→ **Activity**: Copy the text of every row below word for word, leaving out the pictures.

[Rendered chart images]
+-------+
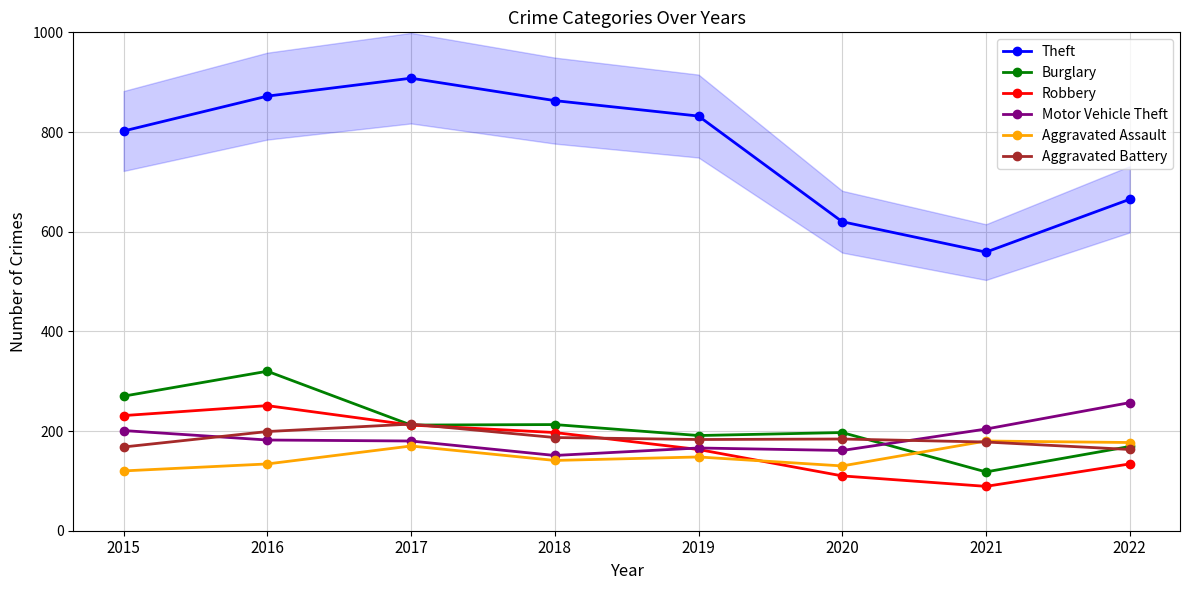

The Aggravated Battery series shows 187 at 2018. True or false?

True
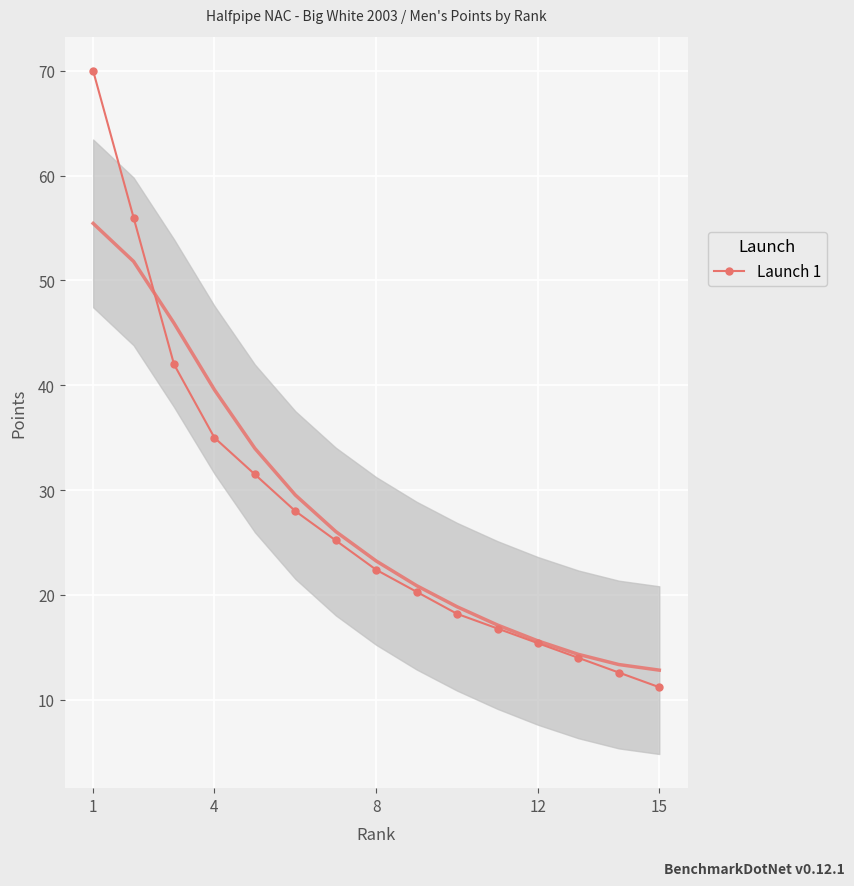

What is the minimum value shown in the chart?

11.2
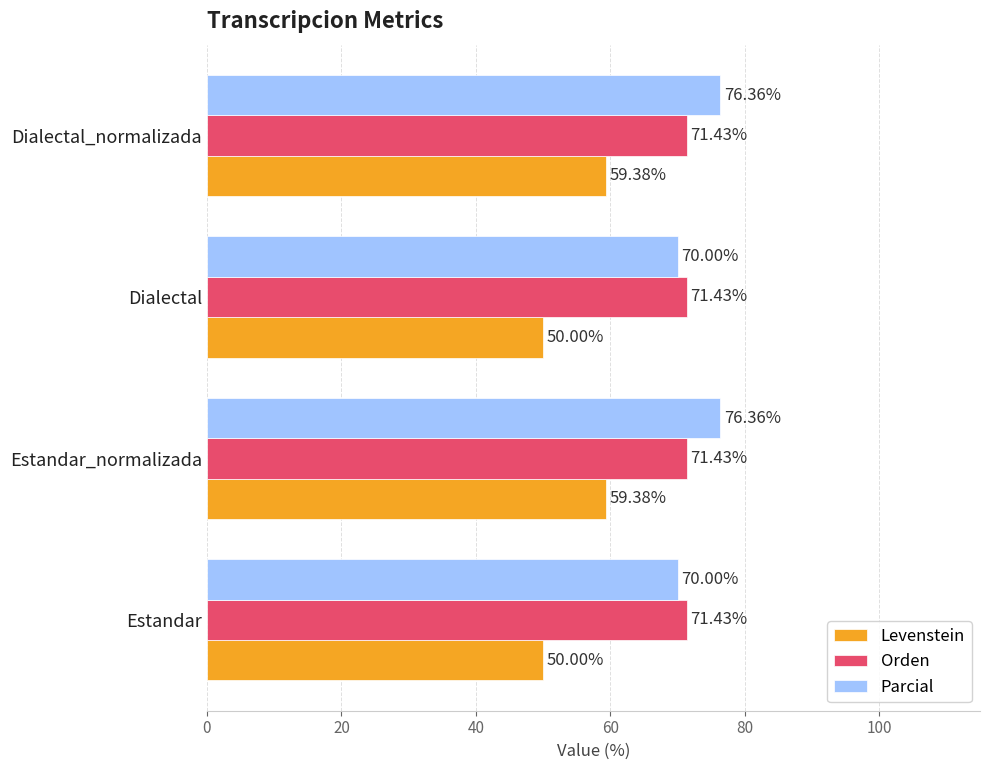

List the series in order of their peak value, highest first.

Parcial, Orden, Levenstein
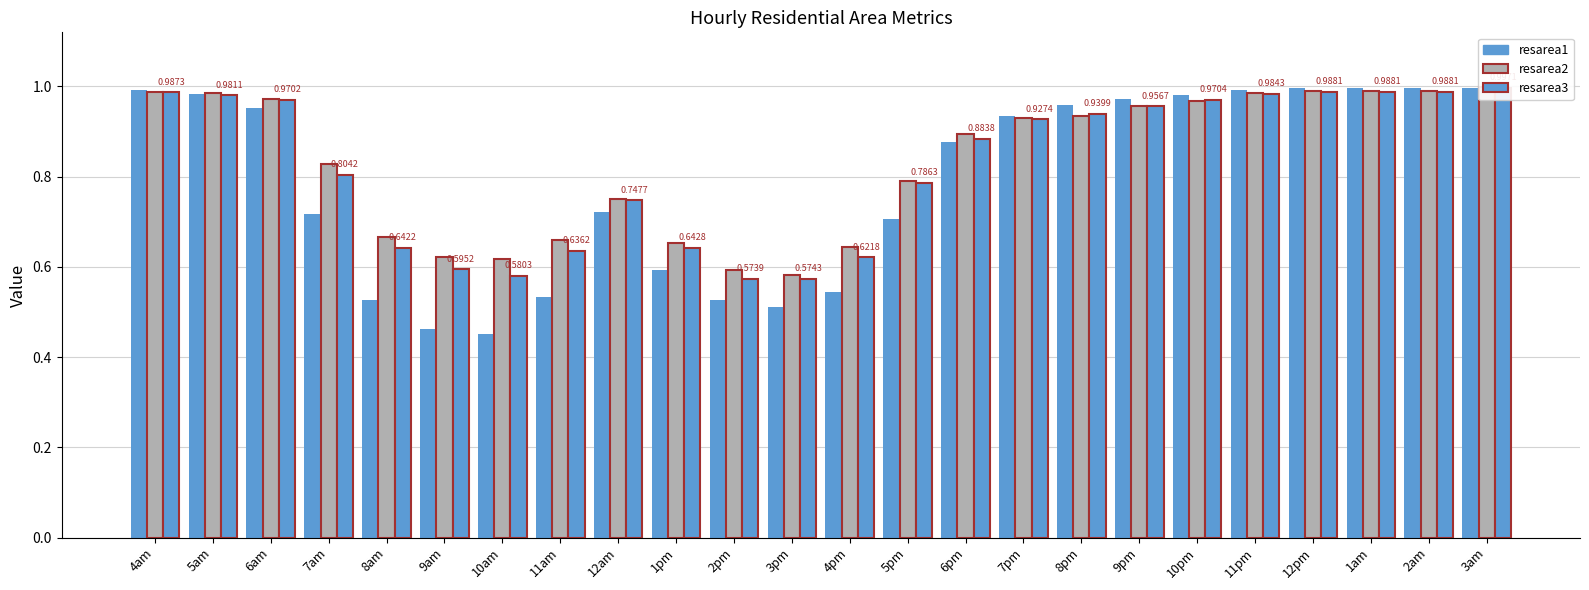

Which series has the largest range (max minus min)?

resarea1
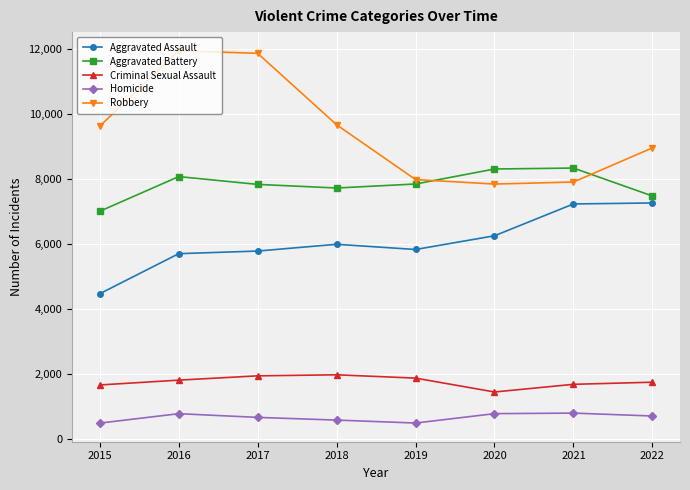

List the series in order of their peak value, highest first.

Robbery, Aggravated Battery, Aggravated Assault, Criminal Sexual Assault, Homicide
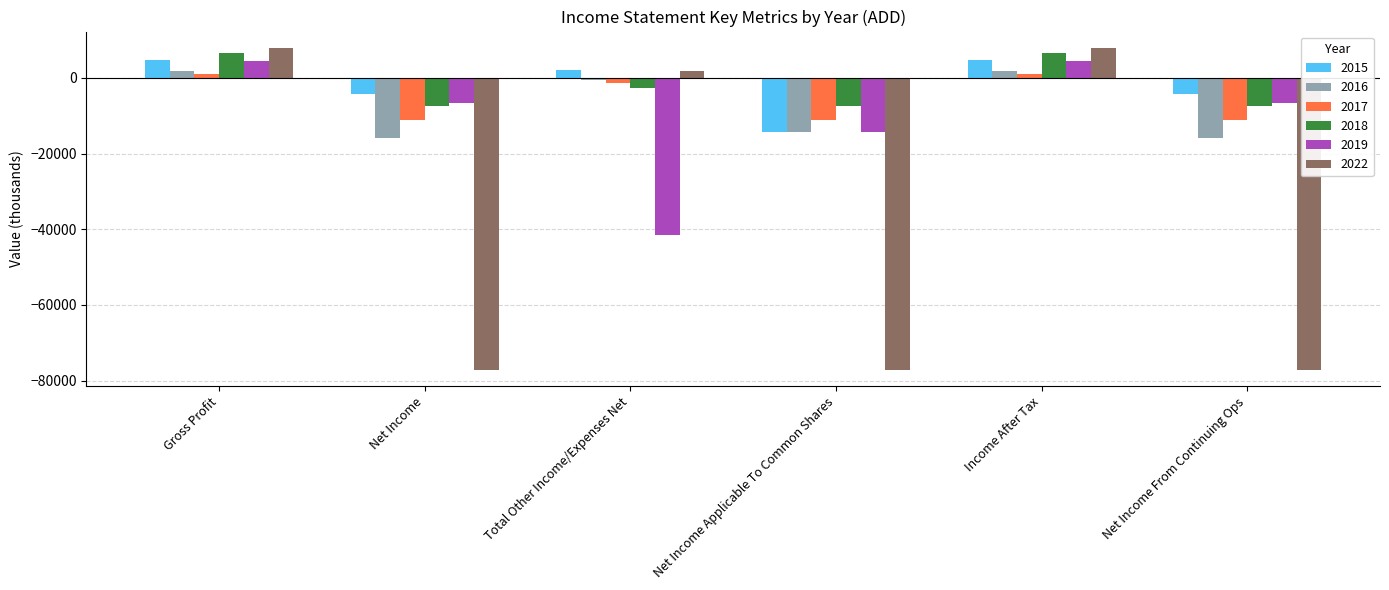

Is it true that 2016 equals -14400 at Net Income Applicable To Common Shares?

True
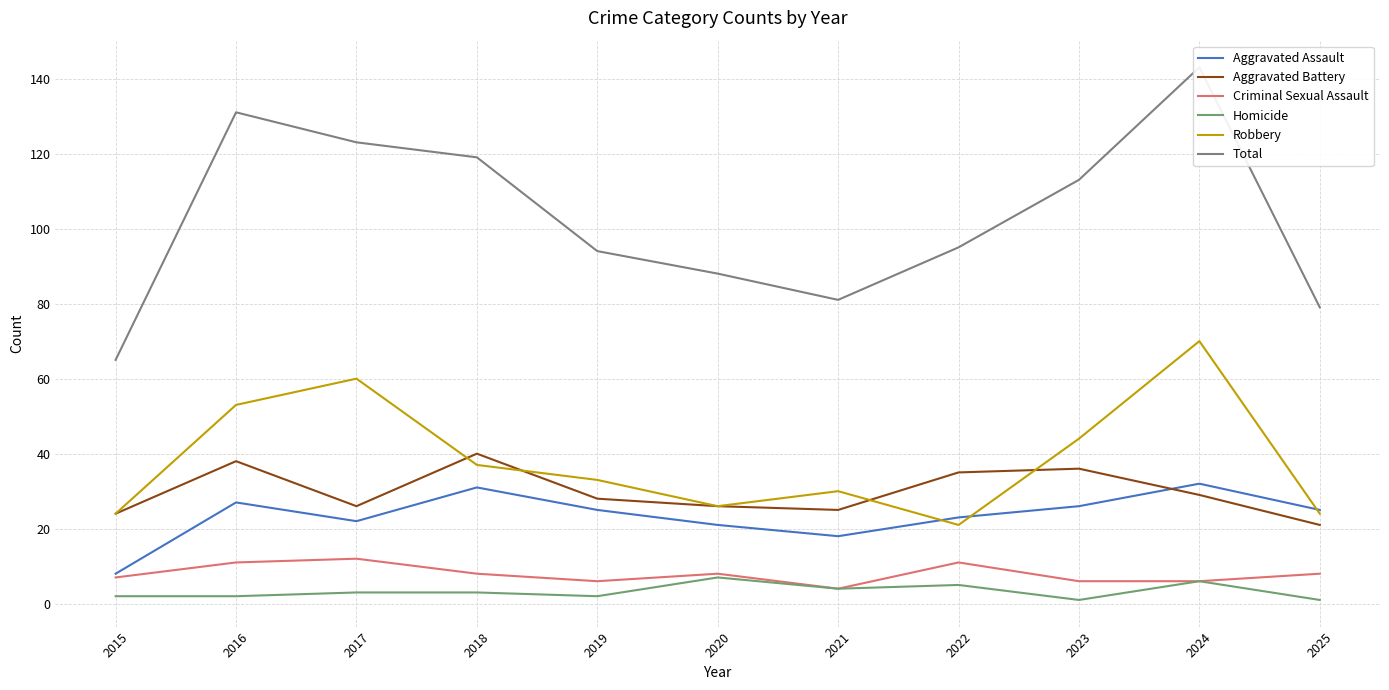

True or false: Robbery has more than 0 interior local peaks.

True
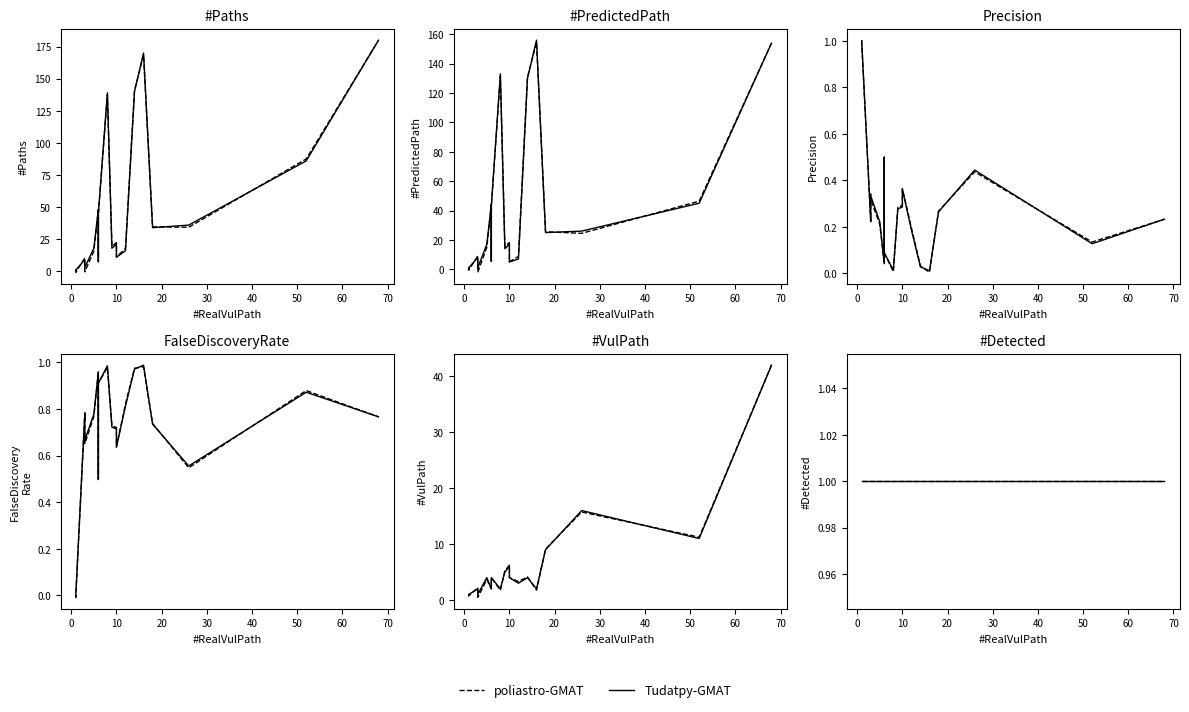

Between 6 and 3, which series saw the biggest shift?

#Paths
+-------+
→ **Response to this task**:
The Aggravated Battery series shows 187 at 2018. True or false?

True

What is the minimum value shown in the chart?

11.2

List the series in order of their peak value, highest first.

Parcial, Orden, Levenstein

Which series has the largest range (max minus min)?

resarea1

List the series in order of their peak value, highest first.

Robbery, Aggravated Battery, Aggravated Assault, Criminal Sexual Assault, Homicide

Is it true that 2016 equals -14400 at Net Income Applicable To Common Shares?

True

True or false: Robbery has more than 0 interior local peaks.

True

Between 6 and 3, which series saw the biggest shift?

#Paths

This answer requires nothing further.